Can we reframe the problem?

  • Better diagnoses can improve the health of information ecosystems in crises. Is disinformation worse in Ukraine, Gaza or Sudan? Is it better now than it was last year? If the presence of manipulated narratives has been identified at scale, have these been shared publicly or deliberately with communities affected directly? Could we develop classification tools to provide alerts when spikes in disinformation occur, similar to the Integrated Food Security Phase Classification? How can the new IPIE analyse conflict and affected contexts?

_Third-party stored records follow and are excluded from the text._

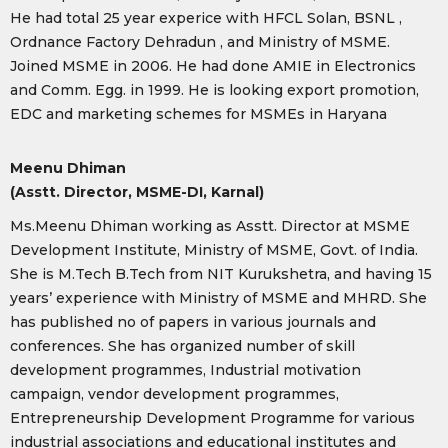
He had total 25 year experice with HFCL Solan, BSNL ,
Ordnance Factory Dehradun , and Ministry of MSME.
Joined MSME in 2006. He had done AMIE in Electronics
and Comm. Egg. in 1999. He is looking export promotion,
EDC and marketing schemes for MSMEs in Haryana
Meenu Dhiman
(Asstt. Director, MSME-DI, Karnal)
Ms.Meenu Dhiman working as Asstt. Director at MSME
Development Institute, Ministry of MSME, Govt. of India.
She is M.Tech B.Tech from NIT Kurukshetra, and having 15
years’ experience with Ministry of MSME and MHRD. She
has published no of papers in various journals and
conferences. She has organized number of skill
development programmes, Industrial motivation
campaign, vendor development programmes,
Entrepreneurship Development Programme for various
industrial associations and educational institutes and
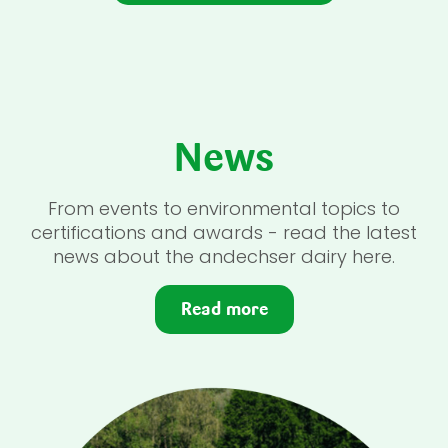
News
From events to environmental topics to
certifications and awards - read the latest
news about the andechser dairy here.
Read more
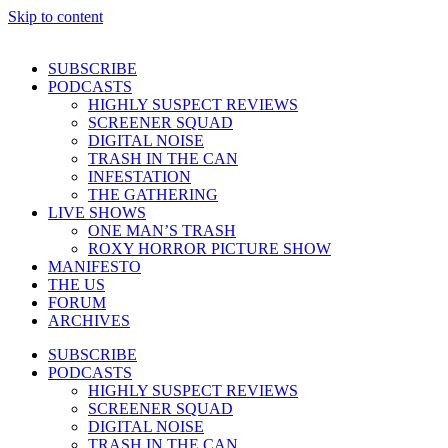
Skip to content
SUBSCRIBE
PODCASTS
HIGHLY SUSPECT REVIEWS
SCREENER SQUAD
DIGITAL NOISE
TRASH IN THE CAN
INFESTATION
THE GATHERING
LIVE SHOWS
ONE MAN’S TRASH
ROXY HORROR PICTURE SHOW
MANIFESTO
THE US
FORUM
ARCHIVES
SUBSCRIBE
PODCASTS
HIGHLY SUSPECT REVIEWS
SCREENER SQUAD
DIGITAL NOISE
TRASH IN THE CAN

  • There are strong economic and financial drivers around disinformation. The creation and distribution of false information is often done by young people on the ground, including some in refugee camps or crisis settings, who are paid by funders based elsewhere. Data and information are now – like oil, gold, and diamonds – a commodity that drives conflict. Code for Africa have reframed ‘disinformation-for-hire’ as organised crime and there is a growing movement to advocate to demonetise and deplatform those who provide such services.

  • There’s a clear need for human moderators, especially for underrepresented languages and dialects. But the complexity of the task is increasing, and the wellbeing and labour rights of these moderators – many of whom from the global South – are of increasing concern, as I learned directly from a brave content moderation whistleblower in Nairobi recently. Exciting initiatives such as the Data Workers Inquiry are seeking to support content moderators to organise. Perhaps it’s time to grow a movement for ‘fair trade’ social media.